Il effectue une mission de protection de convoi au nord¬est d'Aberdeen vers dix-neuf heures quarante-cinq, en solitaire, quand il aperçoit dans la nuit un bimoteur qui s'approche.
Il l'annonce au contrôle de secteur, passe à l'attaque et lâche deux rafales.
Quand il est à moins de cinquante mètres, il réalise qu'il s'agit d'un Blenheim.
Il prévient aussitôt la salle d'opérations où le group captain écume de rage et clame son indignation de voir expédier des Blenheims au-dessus d'un convoi, sans que le contrôle en soit averti.
C'est dans cette atmosphère, se gardant de leurs amis presque autant que de leurs ennemis, que travaillent les Blenheims du squadron 236.
Cela, leur journal d'escadrille ne le révèle pas.
Il résume très succinctement le travail quotidien, qui représente beaucoup de vols, une énorme tension, de la patience, des dangers, des missions moins brillantes que celles des chasseurs, mais tout aUSSI Importantes:
5 août 1940 : cinq officiers belges entrent en service à l'escadrille: les pilot officers Dejace, Dieu, Lascot, Van Wayenberghe, Roman;
8 août 1940: départ pour la base de St Eval;
10 août 1940: Roman escorte un hydravion de Lundy Island jusqu'à Hook Point;
20 août 1940 : Roman escorte un hydravion;
21 août 1940: patrouille durant un raid sur l'aérodrome de St Eval.
Couverture aérienne de convois.
Escorte d'un pétrolier. L'escorte se poursuit après la tombée de la nuit;
22 septembre 1940 : Roman est envoyé en patrouille au-dessus d'un convoi de trente-quatre navires sur la côte nord-ouest.
À quatorze heures trente, il signale un sillage de sous-marin, mais il ne parvient pas à établir le contact avec les destroyers d'escorte par lampe Aldis.
De temps à autre, les Blenheims remportent eux aussi une victoire, aussi étonnant que cela puisse paraître.
Le 8 octobre, Prévot et Gonay sont en patrouille au-dessus de la mer du Nord, quand ils aperçoivent deux He-60.

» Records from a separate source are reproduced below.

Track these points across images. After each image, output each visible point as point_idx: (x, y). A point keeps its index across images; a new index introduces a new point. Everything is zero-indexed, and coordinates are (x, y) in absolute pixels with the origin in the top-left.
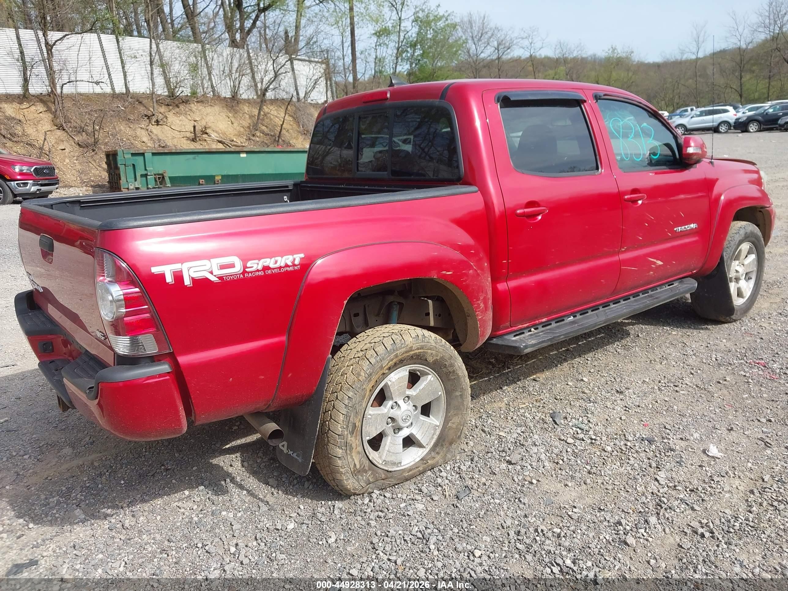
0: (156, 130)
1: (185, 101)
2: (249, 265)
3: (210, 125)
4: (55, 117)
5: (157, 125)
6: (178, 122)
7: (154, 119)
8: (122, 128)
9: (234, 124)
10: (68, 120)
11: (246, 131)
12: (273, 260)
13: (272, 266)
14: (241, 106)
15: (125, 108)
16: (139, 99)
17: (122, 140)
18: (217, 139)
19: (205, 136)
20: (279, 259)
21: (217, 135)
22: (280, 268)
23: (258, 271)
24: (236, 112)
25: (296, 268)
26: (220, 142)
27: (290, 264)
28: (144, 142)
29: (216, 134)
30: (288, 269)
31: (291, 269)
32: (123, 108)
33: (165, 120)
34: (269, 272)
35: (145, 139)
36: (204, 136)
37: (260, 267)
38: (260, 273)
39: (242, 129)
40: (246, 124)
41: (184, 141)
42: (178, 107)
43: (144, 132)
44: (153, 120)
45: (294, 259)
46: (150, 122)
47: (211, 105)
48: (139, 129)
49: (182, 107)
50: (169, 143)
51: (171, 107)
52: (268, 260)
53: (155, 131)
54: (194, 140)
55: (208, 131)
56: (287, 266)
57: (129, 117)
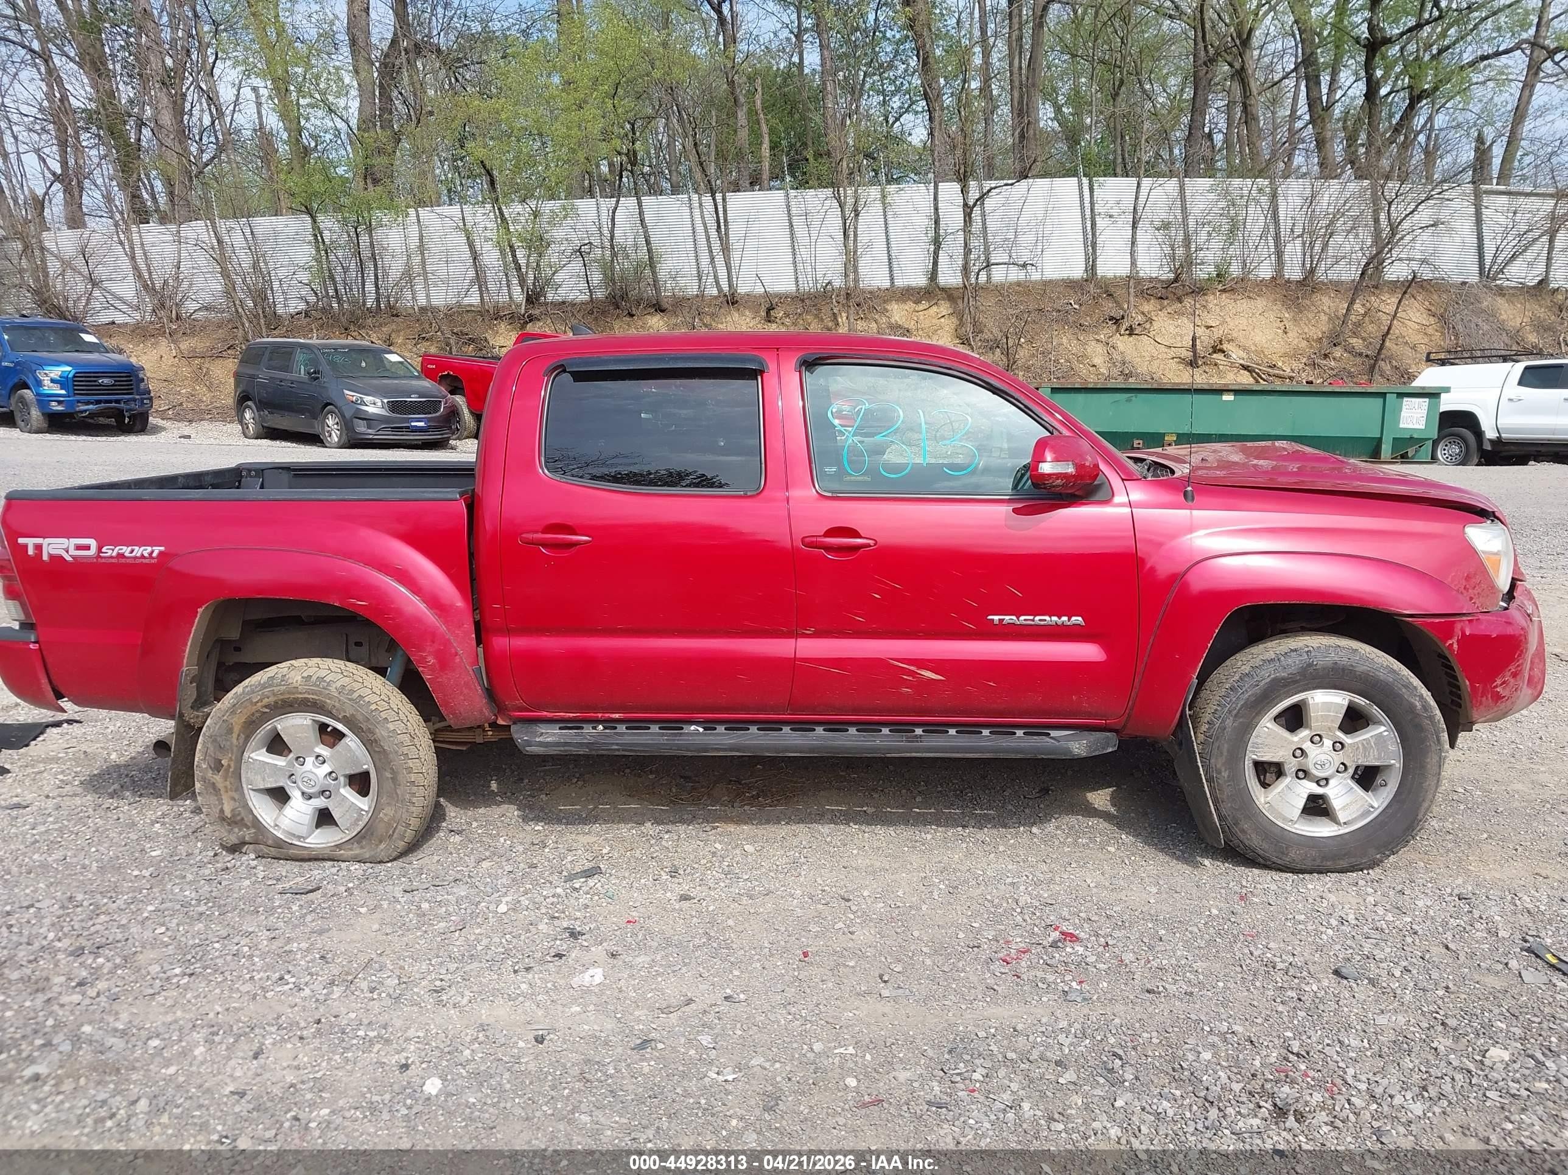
0: (1124, 343)
1: (1199, 290)
2: (104, 550)
3: (1235, 335)
4: (961, 323)
5: (1130, 335)
6: (1172, 328)
7: (1125, 324)
8: (1065, 340)
9: (1290, 334)
10: (978, 329)
11: (1311, 347)
12: (130, 548)
13: (127, 554)
14: (1317, 297)
15: (1081, 305)
16: (1108, 289)
17: (1057, 361)
18: (1242, 362)
19: (1218, 356)
20: (136, 548)
21: (1245, 355)
22: (135, 558)
23: (111, 557)
24: (1300, 309)
25: (153, 561)
26: (1245, 368)
27: (146, 555)
28: (1094, 366)
29: (1242, 354)
30: (144, 561)
31: (147, 561)
32: (1076, 306)
33: (1148, 326)
34: (123, 561)
35: (1097, 361)
36: (1215, 356)
37: (114, 554)
38: (113, 561)
39: (1304, 344)
40: (1315, 333)
41: (1173, 364)
42: (1180, 301)
43: (1100, 349)
44: (1124, 327)
45: (152, 552)
46: (1117, 331)
47: (1250, 298)
48: (1093, 343)
49: (1188, 302)
50: (1143, 368)
51: (1166, 302)
52: (125, 548)
53: (1121, 346)
54: (1193, 364)
55: (1225, 347)
56: (143, 556)
57: (1082, 321)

Cette fois, les chances sont égales. Gonay fait signe à travers la verrière: il est inutile d'attaquer ensemble un seul des deux appareils allemands et de laisser à l'autre l'occasion de se tailler.
Chacun le sien.
Les deux moteurs de huit cent quarante chevaux rugissent et le premier Blenheim tombe sur un des Heinkel, qui se disloque sous le déluge de feu, dès la première passe. Le deuxième lance une rafale, vire pour donner au mitrailleur l'occasion de se rendre utile également, puis revient.
Bientôt, le deuxième Heinkel flambe.
Gonay et Prévot rentrent à la 235, satisfaits de leur journée.
Ils arroseront cela.
Et l'escadrille entière fête ses Belges.
Encore deux équipages allemands qui ne chanteront plus ce soir: Wir fahren gegen Engeland.